10.19746/j.cnki.issn.1009-2137.2022.04.038
- Author:
Yan-Ping ZHONG
1
;
Hao CHEN
1
;
Dan ZHOU
1
;
Hong-Yan ZOU
2
Author Information
1. Shenzhen Institute of Transfusion Medicine, Shenzhen Blood Center, Shenzhen 518020, Guangdong Province, China.
2. Shenzhen Institute of Transfusion Medicine, Shenzhen Blood Center, Shenzhen 518020, Guangdong Province, China E-mail: 958567432@qq.com.
- Publication Type:Journal Article
- Keywords:
Next-Generation Sequencing;
PCR-sequence-based typing;
human leukocyte antigen;
novel allele;
rare allele
- MeSH:
Alleles;
Genotype;
HLA-C Antigens/genetics*;
High-Throughput Nucleotide Sequencing;
Histocompatibility Testing/methods*;
Humans;
Polymerase Chain Reaction/methods*;
Sequence Analysis, DNA
- From:
Journal of Experimental Hematology
2022;30(4):1213-1218
- CountryChina
- Language:Chinese
-
Abstract:
OBJECTIVE:Three cases of rare alleles of HLA-C with zero mismatched PCR-SBT results were analyzed by full-length sequencing to determine the true genotypes.
METHODS:Three rare HLA-C alleles with zero mismatched PCR-SBT results were screened from clinical transplant matching samples, and the full-length sequence was detected by next-generation sequencing technology.
RESULTS:The results of PCR-SBT typing of 3 samples were: HLA-C*03:04, 12:167; HLA-C*07:291, 15:02; HLA-C*01:43, 08:16. Other alleles were not in the CWD table of common and confirmed HLA alleles in China (version 2.3) except common allele HLA-C*03:04, HLA-C*15:02. NGS full-length sequencing revealed that the HLA-C genotypes of the three samples were a combination of common alleles and novel alleles, and the three novel alleles had a base mutation in exons 6, 2, and 4, respectively. The novel allele sequences have been submitted to the Genbank database (MK629722, MK335474, MK641803), which were officially named HLA-C*03:04:74, HLA-C*15:192, HLA-C*08:01:25 by the WHO HLA Nomenclature Committee. The HLA high-resolution typing results of 3 samples were: HLA-C*03:04:74, HLA-C*12:03; HLA-C*07:02, HLA-C*15:192; HLA-C*01:02, HLA-C*08:01:25.

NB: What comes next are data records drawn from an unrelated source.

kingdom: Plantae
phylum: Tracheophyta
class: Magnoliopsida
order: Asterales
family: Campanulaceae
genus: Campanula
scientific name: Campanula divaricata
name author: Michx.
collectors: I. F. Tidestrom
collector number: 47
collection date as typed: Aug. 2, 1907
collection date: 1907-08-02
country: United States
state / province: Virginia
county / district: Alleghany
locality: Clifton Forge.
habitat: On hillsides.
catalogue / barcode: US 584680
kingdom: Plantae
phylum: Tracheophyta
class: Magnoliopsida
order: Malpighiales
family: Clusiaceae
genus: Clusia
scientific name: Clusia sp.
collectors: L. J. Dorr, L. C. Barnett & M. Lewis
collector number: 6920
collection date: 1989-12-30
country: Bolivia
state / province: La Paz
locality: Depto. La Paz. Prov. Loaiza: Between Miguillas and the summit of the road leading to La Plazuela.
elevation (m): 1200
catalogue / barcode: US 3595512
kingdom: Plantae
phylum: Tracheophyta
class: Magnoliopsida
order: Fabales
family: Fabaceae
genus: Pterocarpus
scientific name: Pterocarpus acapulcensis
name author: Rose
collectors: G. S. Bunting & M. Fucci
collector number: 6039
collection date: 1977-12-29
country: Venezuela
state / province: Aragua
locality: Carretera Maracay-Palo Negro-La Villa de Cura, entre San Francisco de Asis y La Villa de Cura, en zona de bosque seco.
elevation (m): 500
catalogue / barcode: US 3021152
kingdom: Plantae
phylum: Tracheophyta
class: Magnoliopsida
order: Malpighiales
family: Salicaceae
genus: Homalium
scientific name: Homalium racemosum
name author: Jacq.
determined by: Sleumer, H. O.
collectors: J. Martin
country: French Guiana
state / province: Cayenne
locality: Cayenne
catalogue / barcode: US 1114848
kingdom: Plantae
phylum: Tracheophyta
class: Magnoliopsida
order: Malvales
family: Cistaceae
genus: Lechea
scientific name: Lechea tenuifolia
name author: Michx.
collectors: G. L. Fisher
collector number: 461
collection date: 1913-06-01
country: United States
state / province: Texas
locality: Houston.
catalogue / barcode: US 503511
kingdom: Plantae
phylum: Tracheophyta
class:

CONCLUSION:HLA typing results containing rare alleles should be treated cautiously, and the full-length sequence should be verified by NGS or cloning. The laboratory finally confirmed that the 3 cases of PCR-SBT zero mismatch HLA-C genotypes are the combination of common alleles and novel alleles by NGS sequencing, which provides an accurate basis for clinical transplantation matching and enriches the human HLA genetic database.